__Selected passage__:

Draft season challenges its’ faithful with a paradox every cycle, tasking the most devoted evaluators to somehow simultaneously cast a wide net to uncover underrated gems, while also demanding painstakingly meticulous exploration through the nuances of individual prospects’ profiles.

Last year’s class has produced 70 players to appear in at least 1 game through December 28th, with 61 of these rookies playing their pre-draft season in the NCAA. Those 61 players combined to play ~ 2100 total games with an immense ~ 60,000 minutes of on-court playing time. It would take forty-two (42!!) days to watch every minute of the final collegiate season of the newest crop of NBA players.

In a draft pool with ~ 5,500 NCAA Division 1 players, relying solely on film study to parse through the sample and distill it into a more digestible & informative subset is virtually impossible.

__Dataset excerpt__:
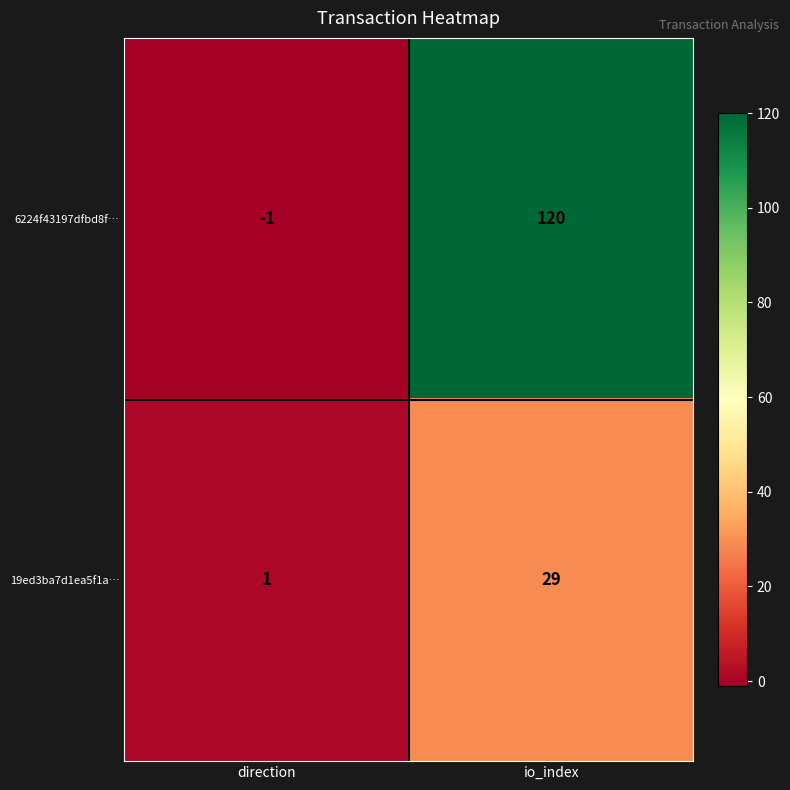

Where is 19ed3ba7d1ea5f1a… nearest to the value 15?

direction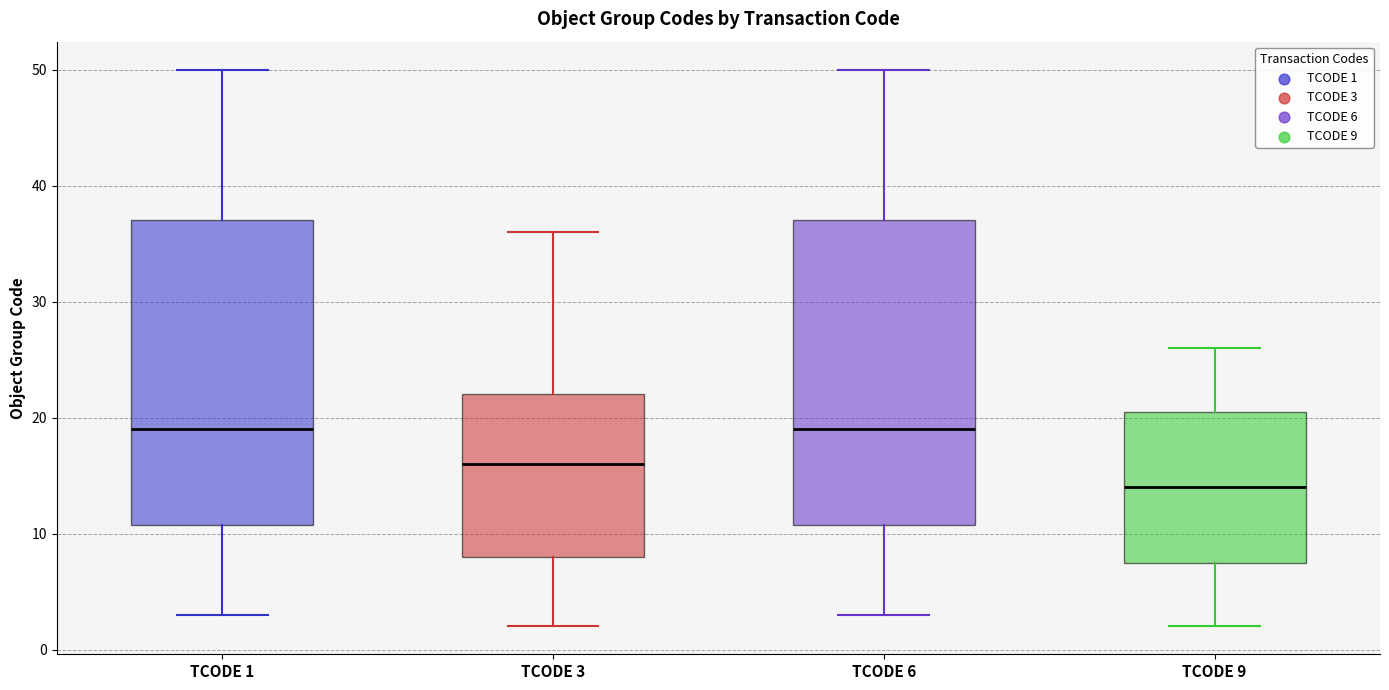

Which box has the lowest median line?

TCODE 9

__Directions__:
1: Summarize the draft evaluation passage in two sentences.
2: Please output the draft evaluation passage word for word, starting at "Last year’s class" and ending at "is virtually impossible.".
3: Translate this sentence from the draft evaluation passage into Spanish: "In a draft pool with ~ 5,500 NCAA Division 1 players, relying solely on film study to parse through the sample and distill it into a more digestible & informative subset is virtually impossible."

__Exercise answers__:
1: Each draft season asks devoted evaluators both to cast a wide net for underrated gems and to examine individual prospects' profiles in meticulous detail. The 61 rookies from last year's class who played their pre-draft season in the NCAA logged about 60,000 minutes, which would take 42 days to watch, and with roughly 5,500 Division 1 players in the pool, relying solely on film study to narrow it down is virtually impossible.

2:
Last year’s class has produced 70 players to appear in at least 1 game through December 28th, with 61 of these rookies playing their pre-draft season in the NCAA. Those 61 players combined to play ~ 2100 total games with an immense ~ 60,000 minutes of on-court playing time. It would take forty-two (42!!) days to watch every minute of the final collegiate season of the newest crop of NBA players.

In a draft pool with ~ 5,500 NCAA Division 1 players, relying solely on film study to parse through the sample and distill it into a more digestible & informative subset is virtually impossible.

3: En un grupo de elegibles para el draft con unos 5.500 jugadores de la División 1 de la NCAA, depender únicamente del estudio de video para analizar la muestra y reducirla a un subconjunto más digerible e informativo es prácticamente imposible.